In 2007 the River Cottage team opened the River Cottage local produce store & canteen, a local produce shop and informal restaurant in Trinity Square, Axminster, in a building that formerly housed the town's ballroom.
In September 2010 a deli counter was introduced and this venue was renamed the River Cottage Canteen & Deli.

In April 2009, a second Canteen was opened in Bath at a city-centre comedy venue called Komedia.
In 2011 this canteen was sold back to Komedia and although it continued to trade as a canteen it stopped using the River Cottage branding.
Shortly after this, in November 2011, another River Cottage Canteen and Deli was opened in Plymouth, in the historic Royal William Yard.
In March 2013, a third canteen was opened in Bristol and a fourth canteen opened in Winchester in September 2014.
These three restaurants have now all closed: Plymouth in May 2017,
Bristol in March 2020 and Winchester in July 2020.

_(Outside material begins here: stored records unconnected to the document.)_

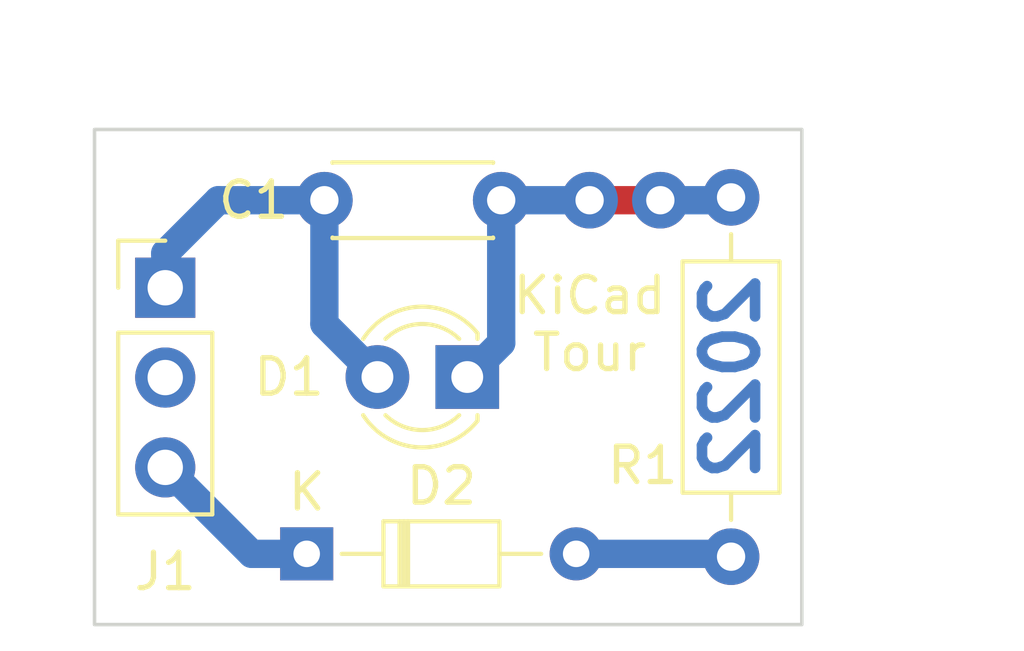
<source format=kicad_pcb>
(kicad_pcb (version 20211014) (generator pcbnew)

  (general
    (thickness 1.6)
  )

  (paper "A4")
  (title_block
    (title "Kicad Tour 6.0")
    (date "2022-06-14")
    (company "Taller de lectrónica y Posgrado de Fiuba")
  )

  (layers
    (0 "F.Cu" signal)
    (31 "B.Cu" signal)
    (32 "B.Adhes" user "B.Adhesive")
    (33 "F.Adhes" user "F.Adhesive")
    (34 "B.Paste" user)
    (35 "F.Paste" user)
    (36 "B.SilkS" user "B.Silkscreen")
    (37 "F.SilkS" user "F.Silkscreen")
    (38 "B.Mask" user)
    (39 "F.Mask" user)
    (40 "Dwgs.User" user "User.Drawings")
    (41 "Cmts.User" user "User.Comments")
    (42 "Eco1.User" user "User.Eco1")
    (43 "Eco2.User" user "User.Eco2")
    (44 "Edge.Cuts" user)
    (45 "Margin" user)
    (46 "B.CrtYd" user "B.Courtyard")
    (47 "F.CrtYd" user "F.Courtyard")
    (48 "B.Fab" user)
    (49 "F.Fab" user)
    (50 "User.1" user)
    (51 "User.2" user)
    (52 "User.3" user)
    (53 "User.4" user)
    (54 "User.5" user)
    (55 "User.6" user)
    (56 "User.7" user)
    (57 "User.8" user)
    (58 "User.9" user)
  )

  (setup
    (stackup
      (layer "F.SilkS" (type "Top Silk Screen"))
      (layer "F.Paste" (type "Top Solder Paste"))
      (layer "F.Mask" (type "Top Solder Mask") (thickness 0.01))
      (layer "F.Cu" (type "copper") (thickness 0.035))
      (layer "dielectric 1" (type "core") (thickness 1.51) (material "FR4") (epsilon_r 4.5) (loss_tangent 0.02))
      (layer "B.Cu" (type "copper") (thickness 0.035))
      (layer "B.Mask" (type "Bottom Solder Mask") (thickness 0.01))
      (layer "B.Paste" (type "Bottom Solder Paste"))
      (layer "B.SilkS" (type "Bottom Silk Screen"))
      (copper_finish "None")
      (dielectric_constraints no)
    )
    (pad_to_mask_clearance 0)
    (aux_axis_origin 160.02 119.38)
    (pcbplotparams
      (layerselection 0x00010fc_ffffffff)
      (disableapertmacros false)
      (usegerberextensions false)
      (usegerberattributes true)
      (usegerberadvancedattributes true)
      (creategerberjobfile true)
      (svguseinch false)
      (svgprecision 6)
      (excludeedgelayer true)
      (plotframeref false)
      (viasonmask false)
      (mode 1)
      (useauxorigin false)
      (hpglpennumber 1)
      (hpglpenspeed 20)
      (hpglpendiameter 15.000000)
      (dxfpolygonmode true)
      (dxfimperialunits true)
      (dxfusepcbnewfont true)
      (psnegative false)
      (psa4output false)
      (plotreference true)
      (plotvalue true)
      (plotinvisibletext false)
      (sketchpadsonfab false)
      (subtractmaskfromsilk false)
      (outputformat 1)
      (mirror false)
      (drillshape 1)
      (scaleselection 1)
      (outputdirectory "")
    )
  )

  (net 0 "")
  (net 1 "unconnected-(J1-Pad2)")
  (net 2 "Net-(C1-Pad1)")
  (net 3 "Net-(C1-Pad2)")
  (net 4 "Net-(D2-Pad2)")
  (net 5 "Net-(D2-Pad1)")

  (footprint "LED_THT:LED_D3.0mm" (layer "F.Cu") (at 143.54 99.5 180))

  (footprint "Resistor_THT:R_Axial_DIN0207_L6.3mm_D2.5mm_P10.16mm_Horizontal" (layer "F.Cu") (at 151 94.42 -90))

  (footprint "Diode_THT:D_DO-34_SOD68_P7.62mm_Horizontal" (layer "F.Cu") (at 139 104.5))

  (footprint "Connector_PinHeader_2.54mm:PinHeader_1x03_P2.54mm_Vertical" (layer "F.Cu") (at 135 96.975))

  (footprint "Capacitor_THT:C_Disc_D4.3mm_W1.9mm_P5.00mm" (layer "F.Cu") (at 139.5 94.5))

  (gr_rect (start 133 92.5) (end 153 106.5) (layer "Edge.Cuts") (width 0.1) (fill none) (tstamp 57d64ae1-c085-4eed-8a35-f7a94377eb3a))
  (gr_text "2022" (at 151 99.5 90) (layer "B.Cu") (tstamp fc4778a6-4325-4242-9ddb-08318bd88d5a)
    (effects (font (size 1.5 1.5) (thickness 0.3)) (justify mirror))
  )
  (gr_text "KiCad\nTour" (at 147 98) (layer "F.SilkS") (tstamp ab4c0111-9daf-4d25-bc42-a0210ebbac5f)
    (effects (font (size 1 1) (thickness 0.15)))
  )
  (dimension (type aligned) (layer "Dwgs.User") (tstamp 1080cba8-bc29-4671-b3c1-9e30a1840979)
    (pts (xy 133 92.5) (xy 153 92.5))
    (height -3)
    (gr_text "20,0000 mm" (at 143 91) (layer "Dwgs.User") (tstamp 0b2db646-384e-48d0-b943-b9032eff5fa9)
      (effects (font (size 1 1) (thickness 0.15)))
    )
    (format (units 3) (units_format 1) (precision 4))
    (style (thickness 0.15) (arrow_length 1.27) (text_position_mode 2) (extension_height 0.58642) (extension_offset 0.5) keep_text_aligned)
  )
  (dimension (type aligned) (layer "Dwgs.User") (tstamp 414fe839-09a6-4413-b2d7-a4ba4ac5a3c9)
    (pts (xy 153 106.5) (xy 153 92.5))
    (height 2.5)
    (gr_text "14,0000 mm" (at 154.35 99.5 90) (layer "Dwgs.User") (tstamp a65e141c-7ec2-45a8-9335-e0da47c88bd8)
      (effects (font (size 1 1) (thickness 0.15)))
    )
    (format (units 3) (units_format 1) (precision 4))
    (style (thickness 0.15) (arrow_length 1.27) (text_position_mode 0) (extension_height 0.58642) (extension_offset 0.5) keep_text_aligned)
  )

  (segment (start 139.5 94.5) (end 139.5 98) (width 0.8) (layer "B.Cu") (net 2) (tstamp 994f6f0e-ac2d-4091-a6f4-57fb1027f342))
  (segment (start 135 96.975) (end 135 96) (width 0.8) (layer "B.Cu") (net 2) (tstamp d3144d7c-d6b5-415d-844f-6fef9fc2c024))
  (segment (start 136.5 94.5) (end 139.5 94.5) (width 0.8) (layer "B.Cu") (net 2) (tstamp ebb4e72c-abf0-4594-bf2b-9ca878339759))
  (segment (start 139.5 98) (end 141 99.5) (width 0.8) (layer "B.Cu") (net 2) (tstamp ed1b9b16-f58f-4739-bf1c-02c9439eb04a))
  (segment (start 135 96) (end 136.5 94.5) (width 0.8) (layer "B.Cu") (net 2) (tstamp f0f6de9f-0b3b-42e6-83ab-011c0dfafb9e))
  (segment (start 147 94.5) (end 149 94.5) (width 0.8) (layer "F.Cu") (net 3) (tstamp 22800dd7-3598-4fc9-b479-2ff565fdfb9f))
  (via (at 149 94.5) (size 1.6) (drill 0.8) (layers "F.Cu" "B.Cu") (net 3) (tstamp 8838638e-2a86-422b-9493-93cee5ccd5b4))
  (via (at 147 94.5) (size 1.6) (drill 0.8) (layers "F.Cu" "B.Cu") (net 3) (tstamp d1b6b489-6c64-4bff-a9ab-b4c4363750b9))
  (segment (start 149 94.5) (end 150.92 94.5) (width 0.8) (layer "B.Cu") (net 3) (tstamp 53968d8c-a0ec-456e-b040-c57bf41a46ea))
  (segment (start 144.5 94.5) (end 147 94.5) (width 0.8) (layer "B.Cu") (net 3) (tstamp b67b8107-0573-4df6-bf43-7d80779f7bda))
  (segment (start 150.92 94.5) (end 151 94.42) (width 0.8) (layer "B.Cu") (net 3) (tstamp b9751f09-7671-48fe-aa5a-f1d7b03196b5))
  (segment (start 144.5 98.54) (end 143.54 99.5) (width 0.8) (layer "B.Cu") (net 3) (tstamp c6a75a2f-03f6-498a-bc95-5b16e59e9394))
  (segment (start 144.5 94.5) (end 144.5 98.54) (width 0.8) (layer "B.Cu") (net 3) (tstamp e0255045-becb-4366-ad8a-f5c7d0bf5612))
  (segment (start 146.62 104.5) (end 150.92 104.5) (width 0.8) (layer "B.Cu") (net 4) (tstamp 1ca02f49-7af2-48b0-984d-385d93e08f97))
  (segment (start 150.92 104.5) (end 151 104.58) (width 0.8) (layer "B.Cu") (net 4) (tstamp a245616c-8748-4626-833f-80b01c4e3bd8))
  (segment (start 137.445 104.5) (end 139 104.5) (width 0.8) (layer "B.Cu") (net 5) (tstamp 49a0abfa-d565-479b-bd20-0eebdd302690))
  (segment (start 135 102.055) (end 137.445 104.5) (width 0.8) (layer "B.Cu") (net 5) (tstamp 70289a94-b9fe-4520-b30b-35089915b410))

)

</source>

Some time between 2014 and 2017 the River Cottage Canteen & Deli name was rebranded to River Cottage Kitchen & Deli.
The Kitchen & Deli in Axminster town centre closed permanently in February 2022 and the River Cottage Kitchen was opened near Axminster at Park Farm, the River Cottage HQ, in April 2022. The River Cottage Kitchen serves an all-day menu, based at the River Cottage HQ.